Look at that, GF% and CF% perform equally well with CF% performing better for eastern conference teams and GF% performing better for western conference teams. Adjusting for score provided zero additional value overall. Of course, one single season isn’t a very large sample size to work with. How did last years playoff look?

East West
Tampa NYR Chicago Anaheim Total
CF% – 5v5 2 10 2 8 22
GF% – 5v5 1 2 5 7 15
CF% – 5v5 score adjusted 1 9 2 9 21
GF% – 5v5 score adjusted 1 2 5 7 15

Hmm. Those CF% stats aren’t looking quote so good as they were outperformed by GF%, especially in the eastern conference. There was only a marginal benefit to adjusting for score.

Now two seasons is still a pretty small sample size so I looked at playoffs back to 2010. Here is what I found for total rank among conference finalists.

2016 2015 2014 2013 2012 2011 2010 Average
CF% – 5v5 14 22 21 15 27 14 29 20.3
GF% – 5v5 14 15 15 10 25 11 21 15.9
CF% – 5v5 score adjusted 14 21 20 11 22 10 29 18.1
GF% – 5v5 score adjusted 14 15 15 10 24 11 21 15.7

Hey, look at that. The only time a CF% stat did better than its corresponding GF% stat was in 2011 and 2012 when score adjusted CF% outperformed score adjusted GF% and it was only by the slightest of margins (1 and 2 points respectively). Every other time GF% was equal to or better than its corresponding CF% statistic.

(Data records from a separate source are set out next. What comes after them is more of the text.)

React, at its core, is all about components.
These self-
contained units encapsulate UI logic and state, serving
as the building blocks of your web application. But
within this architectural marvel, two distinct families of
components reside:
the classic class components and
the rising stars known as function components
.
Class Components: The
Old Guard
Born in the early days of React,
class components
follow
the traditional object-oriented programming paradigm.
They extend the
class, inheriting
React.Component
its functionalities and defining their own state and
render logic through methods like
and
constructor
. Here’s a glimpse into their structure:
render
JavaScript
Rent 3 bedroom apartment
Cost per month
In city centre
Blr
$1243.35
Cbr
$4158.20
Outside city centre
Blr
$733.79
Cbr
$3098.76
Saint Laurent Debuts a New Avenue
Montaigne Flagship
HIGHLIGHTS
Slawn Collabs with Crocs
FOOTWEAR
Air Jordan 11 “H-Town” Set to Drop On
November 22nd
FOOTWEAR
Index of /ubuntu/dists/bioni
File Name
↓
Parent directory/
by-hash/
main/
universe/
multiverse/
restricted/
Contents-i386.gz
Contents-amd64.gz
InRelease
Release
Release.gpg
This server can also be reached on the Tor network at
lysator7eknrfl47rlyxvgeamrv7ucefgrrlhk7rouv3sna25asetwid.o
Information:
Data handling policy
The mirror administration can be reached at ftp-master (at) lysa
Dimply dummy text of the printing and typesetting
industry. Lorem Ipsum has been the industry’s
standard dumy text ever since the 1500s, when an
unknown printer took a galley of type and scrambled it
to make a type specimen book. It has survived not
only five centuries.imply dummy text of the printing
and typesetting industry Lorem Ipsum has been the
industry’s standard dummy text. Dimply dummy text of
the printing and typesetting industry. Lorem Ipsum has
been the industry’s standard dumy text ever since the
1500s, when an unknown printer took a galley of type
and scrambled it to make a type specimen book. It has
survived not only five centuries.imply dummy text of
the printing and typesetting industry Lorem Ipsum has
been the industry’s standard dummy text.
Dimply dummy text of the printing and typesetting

Generally speaking GF% does a better job at predicting the conference finalists than CF% and while there was some benefit to using score adjusted data it was a fairly small benefit and CF% benefited more than GF%. So while the crux of Neil Greenberg’s tweet is true, score adjusted CF% does a decent job at predicting conference finalists, what is missing is the fact that there are seemingly better stats to use for this.